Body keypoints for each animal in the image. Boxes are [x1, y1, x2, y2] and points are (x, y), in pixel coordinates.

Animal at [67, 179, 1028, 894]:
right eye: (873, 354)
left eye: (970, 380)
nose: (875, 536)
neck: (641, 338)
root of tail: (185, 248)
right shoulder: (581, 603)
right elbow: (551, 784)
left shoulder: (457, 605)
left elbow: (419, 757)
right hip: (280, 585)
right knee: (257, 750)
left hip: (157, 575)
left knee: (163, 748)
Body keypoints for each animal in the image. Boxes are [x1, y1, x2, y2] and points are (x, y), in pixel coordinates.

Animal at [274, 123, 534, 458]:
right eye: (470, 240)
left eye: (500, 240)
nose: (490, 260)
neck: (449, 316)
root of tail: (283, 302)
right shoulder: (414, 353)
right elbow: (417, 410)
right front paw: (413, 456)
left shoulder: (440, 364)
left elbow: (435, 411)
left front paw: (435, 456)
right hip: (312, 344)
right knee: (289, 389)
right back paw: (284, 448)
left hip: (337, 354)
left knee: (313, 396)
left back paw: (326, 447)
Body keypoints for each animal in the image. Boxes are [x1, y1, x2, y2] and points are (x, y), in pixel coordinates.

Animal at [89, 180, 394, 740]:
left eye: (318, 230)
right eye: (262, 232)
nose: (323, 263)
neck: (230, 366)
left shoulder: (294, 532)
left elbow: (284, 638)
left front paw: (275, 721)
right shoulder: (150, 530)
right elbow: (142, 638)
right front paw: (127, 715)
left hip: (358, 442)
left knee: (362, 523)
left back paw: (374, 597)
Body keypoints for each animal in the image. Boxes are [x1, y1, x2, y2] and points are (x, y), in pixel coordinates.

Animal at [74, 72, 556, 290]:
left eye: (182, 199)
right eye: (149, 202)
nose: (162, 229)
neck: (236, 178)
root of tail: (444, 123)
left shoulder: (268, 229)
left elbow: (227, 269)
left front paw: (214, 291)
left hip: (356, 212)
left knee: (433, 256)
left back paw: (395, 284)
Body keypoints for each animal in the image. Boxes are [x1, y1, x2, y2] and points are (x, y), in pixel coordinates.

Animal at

*-*-*

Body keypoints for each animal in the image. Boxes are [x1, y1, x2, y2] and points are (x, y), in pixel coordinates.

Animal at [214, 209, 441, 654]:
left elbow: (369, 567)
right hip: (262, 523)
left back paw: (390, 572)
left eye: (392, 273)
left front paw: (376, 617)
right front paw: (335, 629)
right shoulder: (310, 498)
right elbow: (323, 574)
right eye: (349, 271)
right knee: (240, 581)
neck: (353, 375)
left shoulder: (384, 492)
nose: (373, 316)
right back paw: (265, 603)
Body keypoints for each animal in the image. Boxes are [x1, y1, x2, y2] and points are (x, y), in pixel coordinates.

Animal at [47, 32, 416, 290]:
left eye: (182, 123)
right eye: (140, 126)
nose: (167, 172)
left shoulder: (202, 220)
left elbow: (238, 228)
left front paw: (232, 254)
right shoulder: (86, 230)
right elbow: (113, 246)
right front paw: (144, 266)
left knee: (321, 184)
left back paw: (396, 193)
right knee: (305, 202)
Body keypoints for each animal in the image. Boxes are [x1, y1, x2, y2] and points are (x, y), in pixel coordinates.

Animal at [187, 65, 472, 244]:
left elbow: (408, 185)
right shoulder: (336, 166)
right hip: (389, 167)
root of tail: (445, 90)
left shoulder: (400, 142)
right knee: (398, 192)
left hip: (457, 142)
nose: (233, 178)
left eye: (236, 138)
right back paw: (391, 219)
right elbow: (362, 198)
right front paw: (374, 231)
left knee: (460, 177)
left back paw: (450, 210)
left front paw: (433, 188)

*-*-*

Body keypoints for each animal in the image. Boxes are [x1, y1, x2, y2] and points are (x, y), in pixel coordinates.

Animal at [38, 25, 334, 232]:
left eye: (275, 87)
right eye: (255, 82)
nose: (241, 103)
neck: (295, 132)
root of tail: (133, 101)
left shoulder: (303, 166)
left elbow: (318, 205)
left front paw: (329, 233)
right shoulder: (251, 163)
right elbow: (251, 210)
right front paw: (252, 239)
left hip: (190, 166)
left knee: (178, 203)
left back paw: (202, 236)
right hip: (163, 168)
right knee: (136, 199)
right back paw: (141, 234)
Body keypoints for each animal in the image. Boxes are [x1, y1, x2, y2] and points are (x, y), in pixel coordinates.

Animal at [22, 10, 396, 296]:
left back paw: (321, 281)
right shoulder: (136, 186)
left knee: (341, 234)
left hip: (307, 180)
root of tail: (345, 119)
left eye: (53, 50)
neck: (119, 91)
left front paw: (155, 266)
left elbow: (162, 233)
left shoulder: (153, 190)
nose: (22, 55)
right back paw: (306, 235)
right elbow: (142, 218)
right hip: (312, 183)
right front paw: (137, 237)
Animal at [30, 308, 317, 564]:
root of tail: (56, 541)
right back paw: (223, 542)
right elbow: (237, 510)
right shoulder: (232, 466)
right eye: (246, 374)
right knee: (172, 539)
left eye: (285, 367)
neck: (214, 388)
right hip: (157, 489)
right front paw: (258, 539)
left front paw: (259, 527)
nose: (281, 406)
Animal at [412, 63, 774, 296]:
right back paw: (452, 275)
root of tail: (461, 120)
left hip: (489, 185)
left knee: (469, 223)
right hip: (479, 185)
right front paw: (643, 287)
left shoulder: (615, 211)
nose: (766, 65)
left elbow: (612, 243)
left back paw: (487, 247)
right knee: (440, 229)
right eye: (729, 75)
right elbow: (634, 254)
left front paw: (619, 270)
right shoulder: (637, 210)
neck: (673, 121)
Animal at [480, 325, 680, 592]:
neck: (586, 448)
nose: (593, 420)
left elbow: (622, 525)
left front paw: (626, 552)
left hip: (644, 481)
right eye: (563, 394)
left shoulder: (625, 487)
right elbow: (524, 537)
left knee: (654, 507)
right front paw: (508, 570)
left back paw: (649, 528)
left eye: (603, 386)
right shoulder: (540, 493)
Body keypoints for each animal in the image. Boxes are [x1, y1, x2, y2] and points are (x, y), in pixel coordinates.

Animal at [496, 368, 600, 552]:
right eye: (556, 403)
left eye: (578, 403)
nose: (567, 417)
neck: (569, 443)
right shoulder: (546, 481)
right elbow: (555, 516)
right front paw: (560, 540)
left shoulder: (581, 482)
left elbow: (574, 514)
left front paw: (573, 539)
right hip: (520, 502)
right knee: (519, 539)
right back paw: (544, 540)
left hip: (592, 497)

*-*-*

• _Work item_
Provide only the count of lines in the material above that hold the word "root".

• _Solution_
8